XArray: the power of pandas for multidimensional arrays
Processing thousands of satellite images to understand air quality in the UK - it's efficient and easy with XArray
Monday 17th, 12:30 (Ferrier Hall)
"I wish there was a way to easily manipulate this huge multi-dimensional array in Python...", I thought, as I stared at a huge chunk of satellite data on my laptop. The data was from a satellite measuring air quality - and I wanted to slice and dice the data in some supposedly simple ways. Using pure numpy - the go-to library when the words 'multi-dimensional', 'array' and 'python' are mentioned in the same sentence - was just such a pain. What I wished for was something like pandas - with datetime indexes, fancy ways of selecting subsets, group-by operations and so on - but something that would work with my huge multi-dimensional array.
The solution: XArray - a wonderful library which provides the power of pandas for multi-dimensional data. In this talk I will introduce the XArray library by showing how just a few lines of code can answer questions about my data that would take a lot of complex code to answer with pure numpy - questions like 'What is the average air quality in March?', 'What is the time series of air quality in Southampton?' and 'What is the seasonal average air quality for each census output area?'.

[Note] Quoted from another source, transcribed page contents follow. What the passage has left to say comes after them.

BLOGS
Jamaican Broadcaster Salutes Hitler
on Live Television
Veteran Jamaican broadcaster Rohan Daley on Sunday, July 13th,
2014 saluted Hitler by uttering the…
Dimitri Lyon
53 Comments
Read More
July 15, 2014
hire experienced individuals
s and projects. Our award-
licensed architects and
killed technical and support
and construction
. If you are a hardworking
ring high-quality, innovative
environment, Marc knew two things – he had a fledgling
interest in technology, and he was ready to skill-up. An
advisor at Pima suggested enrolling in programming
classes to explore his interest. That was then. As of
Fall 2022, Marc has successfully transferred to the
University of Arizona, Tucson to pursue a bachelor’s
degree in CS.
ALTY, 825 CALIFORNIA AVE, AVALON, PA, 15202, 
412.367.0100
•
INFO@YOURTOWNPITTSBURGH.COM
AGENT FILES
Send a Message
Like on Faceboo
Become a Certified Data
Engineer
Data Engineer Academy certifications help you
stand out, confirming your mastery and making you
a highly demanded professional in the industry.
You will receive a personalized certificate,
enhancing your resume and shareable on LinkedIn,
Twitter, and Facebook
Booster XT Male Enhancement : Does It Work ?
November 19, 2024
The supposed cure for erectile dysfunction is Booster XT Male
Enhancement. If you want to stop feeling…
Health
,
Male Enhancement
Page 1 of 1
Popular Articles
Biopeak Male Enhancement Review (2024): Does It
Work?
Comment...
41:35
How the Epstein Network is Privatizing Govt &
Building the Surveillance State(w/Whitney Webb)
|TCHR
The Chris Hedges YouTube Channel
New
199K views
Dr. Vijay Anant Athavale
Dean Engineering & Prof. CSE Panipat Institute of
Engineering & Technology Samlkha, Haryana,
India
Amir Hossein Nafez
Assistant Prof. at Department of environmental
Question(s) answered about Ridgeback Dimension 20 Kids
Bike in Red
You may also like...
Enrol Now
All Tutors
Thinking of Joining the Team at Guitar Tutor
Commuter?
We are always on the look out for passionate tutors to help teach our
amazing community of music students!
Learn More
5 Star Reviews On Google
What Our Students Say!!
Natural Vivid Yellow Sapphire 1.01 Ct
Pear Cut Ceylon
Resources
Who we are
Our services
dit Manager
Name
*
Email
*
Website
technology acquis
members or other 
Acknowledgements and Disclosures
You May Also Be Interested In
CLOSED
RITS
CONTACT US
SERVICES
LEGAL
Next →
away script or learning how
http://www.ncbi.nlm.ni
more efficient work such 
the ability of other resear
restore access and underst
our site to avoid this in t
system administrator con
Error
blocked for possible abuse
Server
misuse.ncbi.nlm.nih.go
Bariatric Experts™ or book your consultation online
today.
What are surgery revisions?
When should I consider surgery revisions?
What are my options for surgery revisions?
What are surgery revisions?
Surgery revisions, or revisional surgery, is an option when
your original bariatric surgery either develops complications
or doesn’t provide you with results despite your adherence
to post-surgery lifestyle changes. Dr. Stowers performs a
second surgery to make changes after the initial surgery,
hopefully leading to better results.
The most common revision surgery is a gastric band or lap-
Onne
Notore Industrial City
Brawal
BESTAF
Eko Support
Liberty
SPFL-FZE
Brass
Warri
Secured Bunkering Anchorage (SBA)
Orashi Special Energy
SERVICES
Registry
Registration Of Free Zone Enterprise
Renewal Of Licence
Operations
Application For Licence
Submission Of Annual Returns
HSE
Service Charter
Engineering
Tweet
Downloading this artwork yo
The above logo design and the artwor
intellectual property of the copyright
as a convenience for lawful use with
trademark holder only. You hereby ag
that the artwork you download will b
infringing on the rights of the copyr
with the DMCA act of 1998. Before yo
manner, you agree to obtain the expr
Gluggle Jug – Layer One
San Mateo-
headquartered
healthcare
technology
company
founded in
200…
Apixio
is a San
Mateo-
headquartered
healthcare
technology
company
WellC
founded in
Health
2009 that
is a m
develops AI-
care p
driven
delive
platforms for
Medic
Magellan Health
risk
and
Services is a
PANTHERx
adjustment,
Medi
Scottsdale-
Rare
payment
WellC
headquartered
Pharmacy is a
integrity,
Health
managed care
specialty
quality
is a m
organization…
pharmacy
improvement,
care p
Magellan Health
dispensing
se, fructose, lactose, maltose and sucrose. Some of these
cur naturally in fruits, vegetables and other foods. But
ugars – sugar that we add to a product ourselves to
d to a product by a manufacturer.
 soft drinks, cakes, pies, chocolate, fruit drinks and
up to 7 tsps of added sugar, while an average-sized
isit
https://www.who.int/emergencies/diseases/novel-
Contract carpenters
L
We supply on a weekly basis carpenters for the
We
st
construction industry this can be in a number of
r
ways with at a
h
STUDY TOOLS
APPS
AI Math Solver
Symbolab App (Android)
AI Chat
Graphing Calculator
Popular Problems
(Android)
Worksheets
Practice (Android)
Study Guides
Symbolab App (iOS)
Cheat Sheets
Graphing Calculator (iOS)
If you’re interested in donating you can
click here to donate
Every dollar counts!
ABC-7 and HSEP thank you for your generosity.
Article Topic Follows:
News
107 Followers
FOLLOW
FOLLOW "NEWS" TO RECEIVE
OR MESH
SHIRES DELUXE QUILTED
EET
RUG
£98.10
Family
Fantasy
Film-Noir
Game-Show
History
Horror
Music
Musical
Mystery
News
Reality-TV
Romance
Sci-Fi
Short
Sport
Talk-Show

After demonstrating how these questions can be answered easily with XArray, I will introduce the fundamental XArray data types, and show how indexes can be added to raw arrays to fully utilise the power of XArray. I will discuss how to get data in and out of XArray, and how XArray can use dask for high-performance data processing on multiple cores, or distributed across multiple machines. Finally I will leave you with a taster of some of the advanced features of XArray - including seamless access to data via the internet using OpenDAP, complex apply functions, and XArray extension libraries.
- The speaker suggested this session is suitable for data scientists.